実行する課題 |
次の一覧の行をすべて、一字も変えずにもう一度書き出してください。ただし、画像は答えに入れないでください。
___
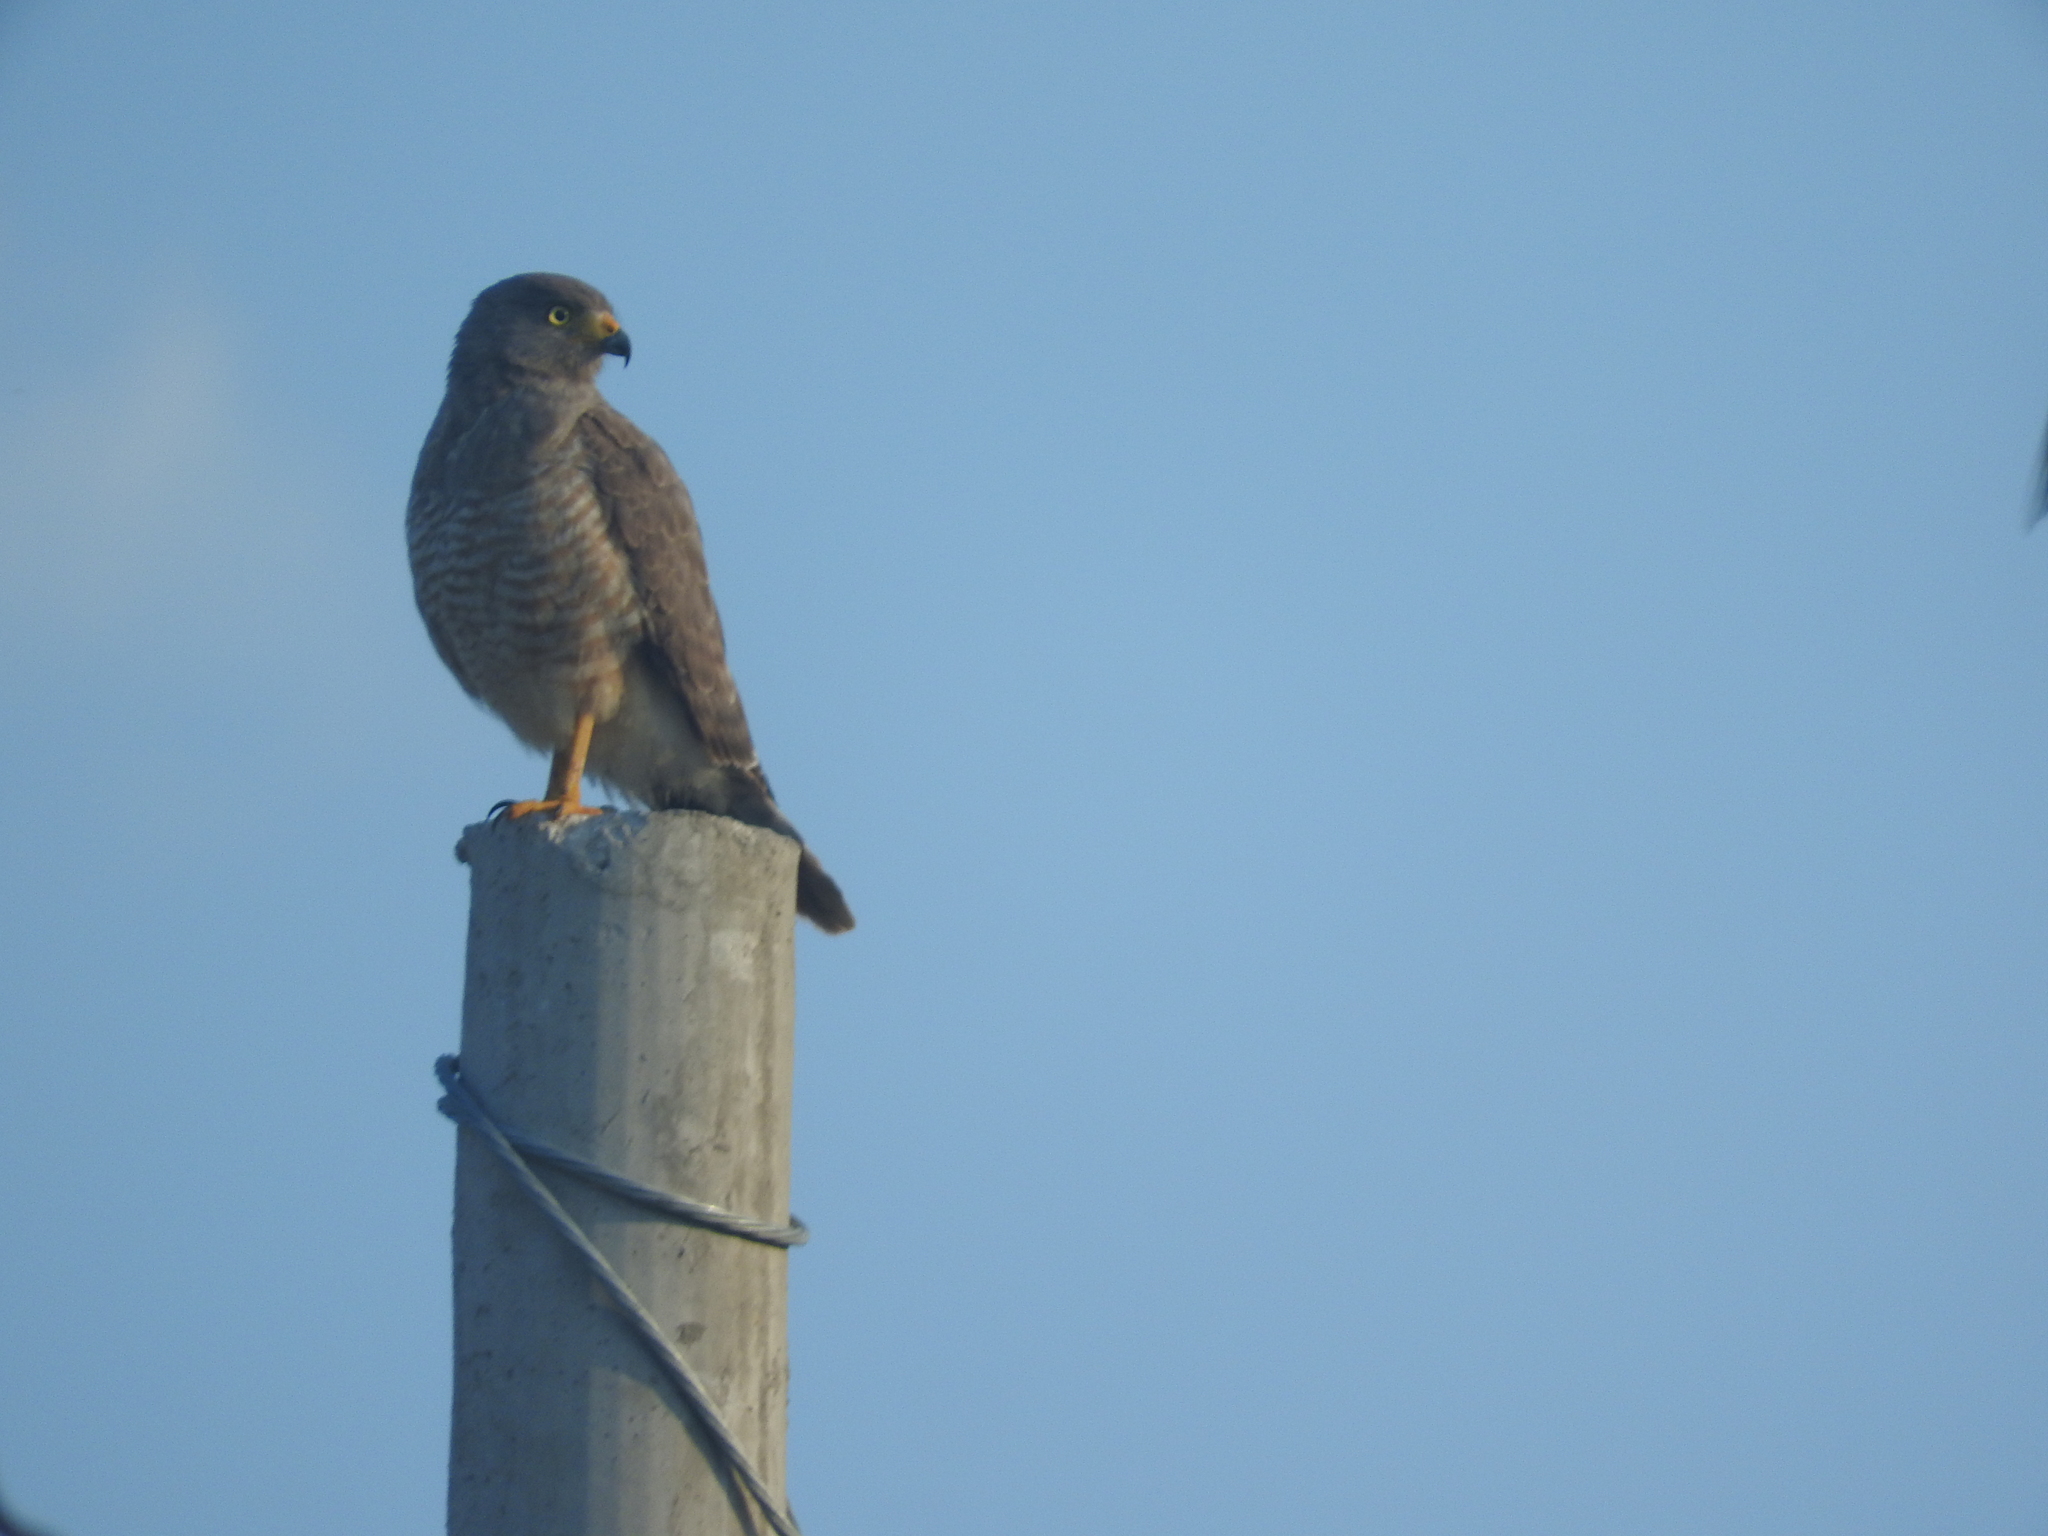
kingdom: Animalia
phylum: Chordata
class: Aves
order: Accipitriformes
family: Accipitridae
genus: Rupornis
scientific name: Rupornis magnirostris
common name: Roadside hawk
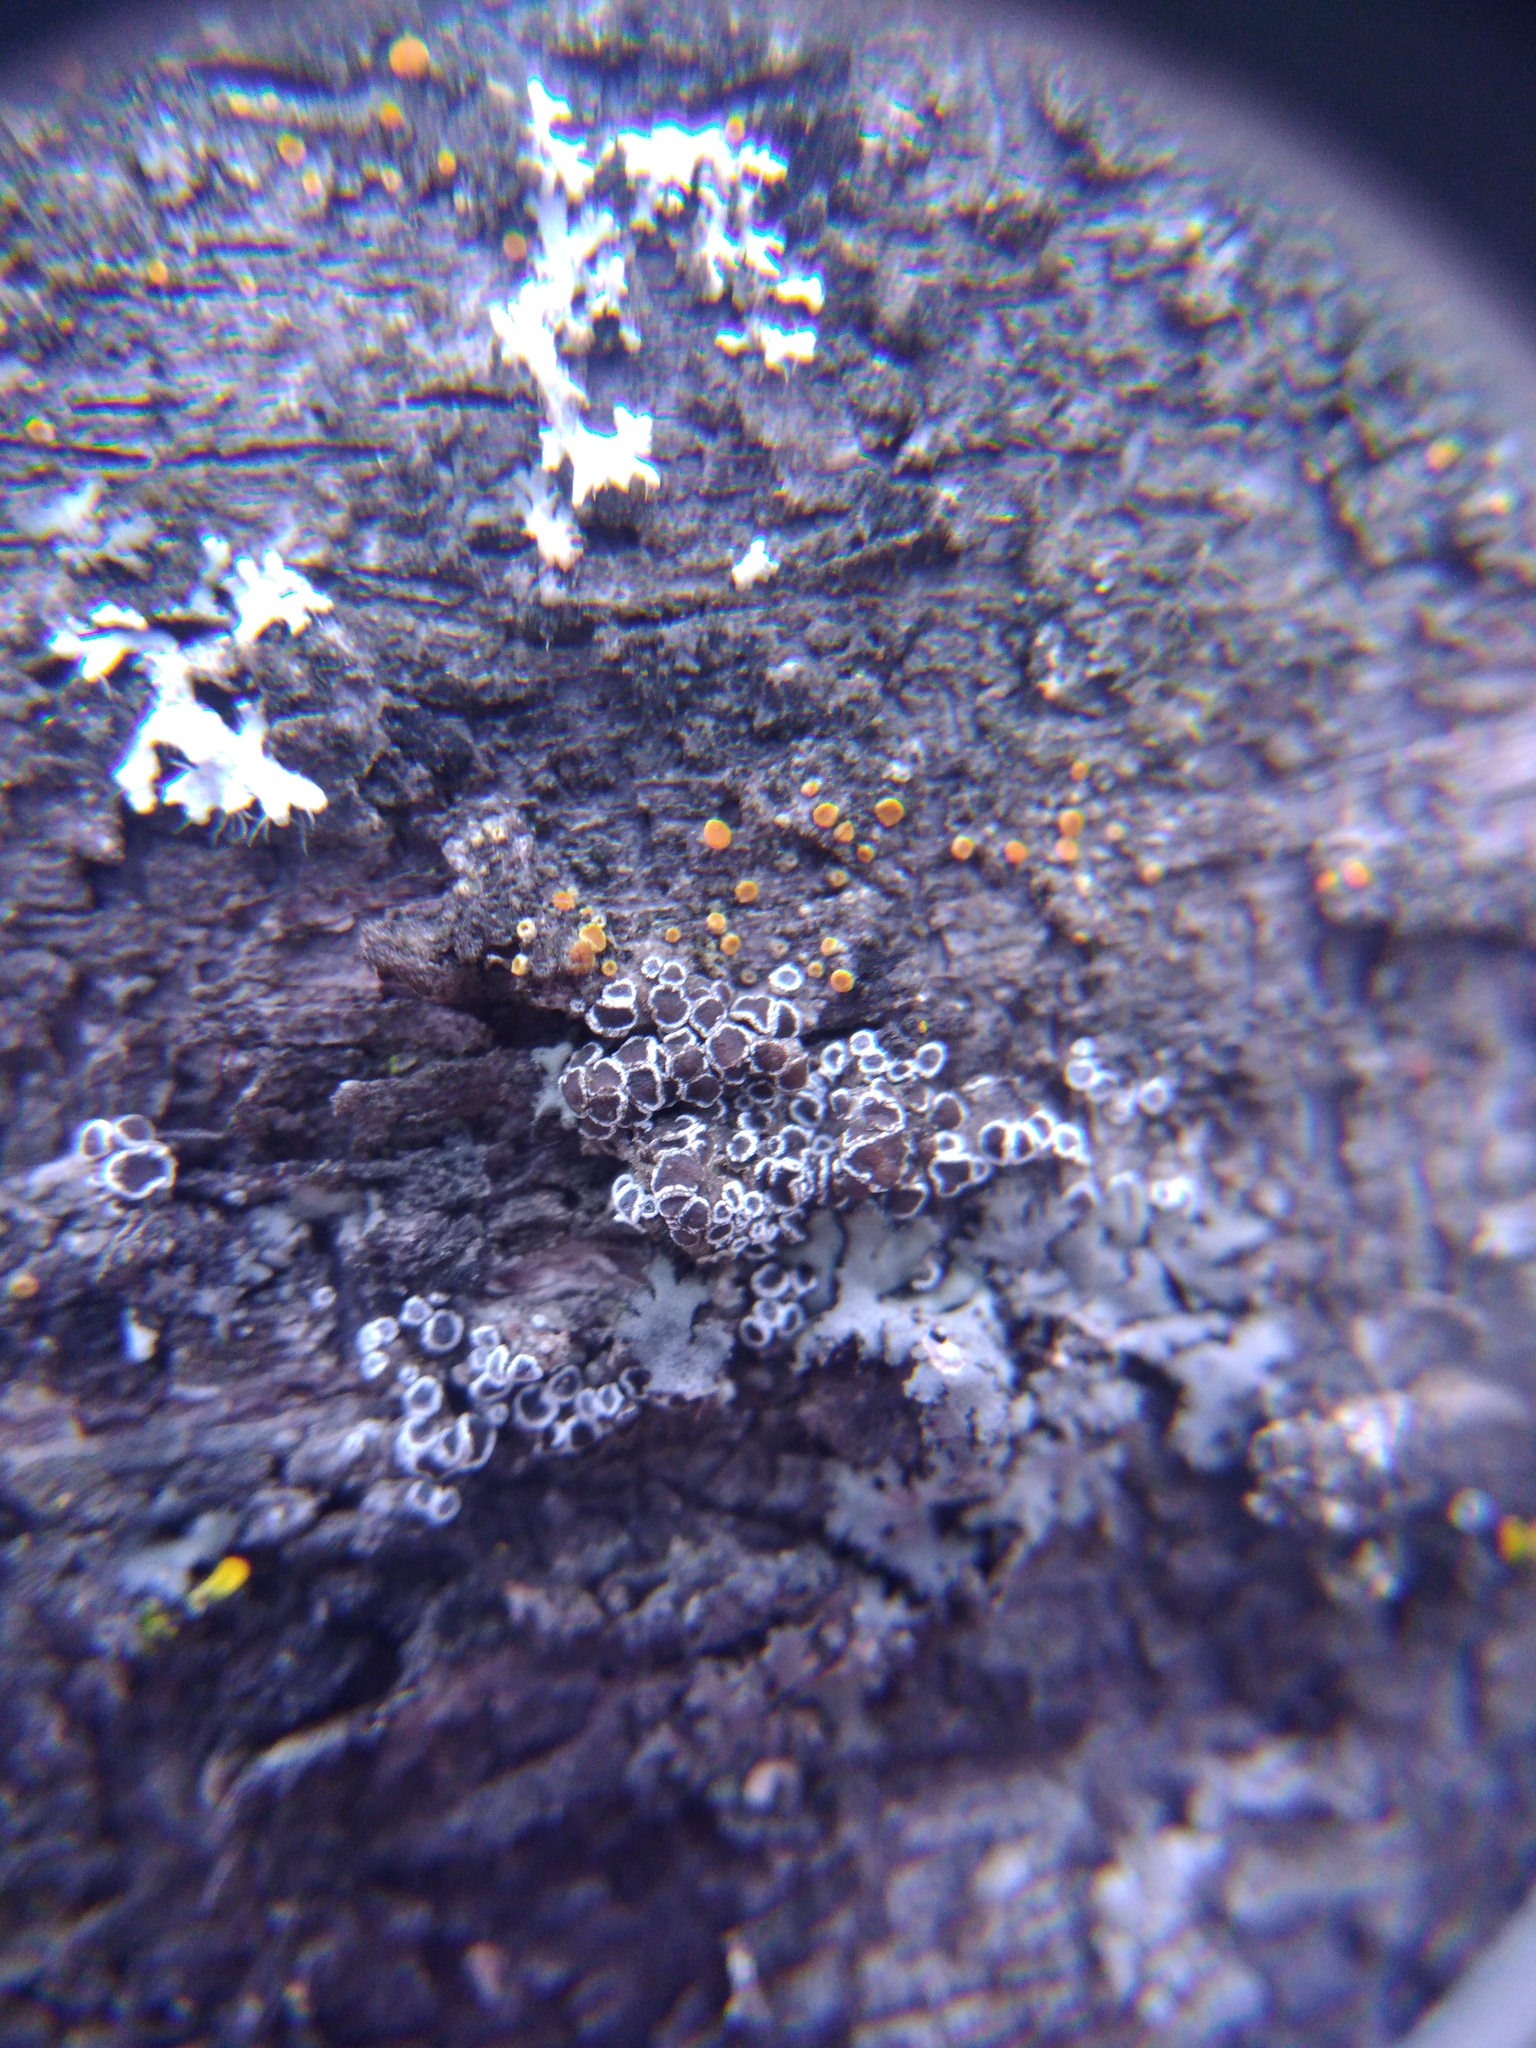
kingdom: Fungi
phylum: Ascomycota
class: Lecanoromycetes
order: Lecanorales
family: Lecanoraceae
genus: Polyozosia
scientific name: Polyozosia hagenii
___
解答済みの問題 |
kingdom: Animalia
phylum: Chordata
class: Aves
order: Accipitriformes
family: Accipitridae
genus: Rupornis
scientific name: Rupornis magnirostris
common name: Roadside hawk
kingdom: Fungi
phylum: Ascomycota
class: Lecanoromycetes
order: Lecanorales
family: Lecanoraceae
genus: Polyozosia
scientific name: Polyozosia hagenii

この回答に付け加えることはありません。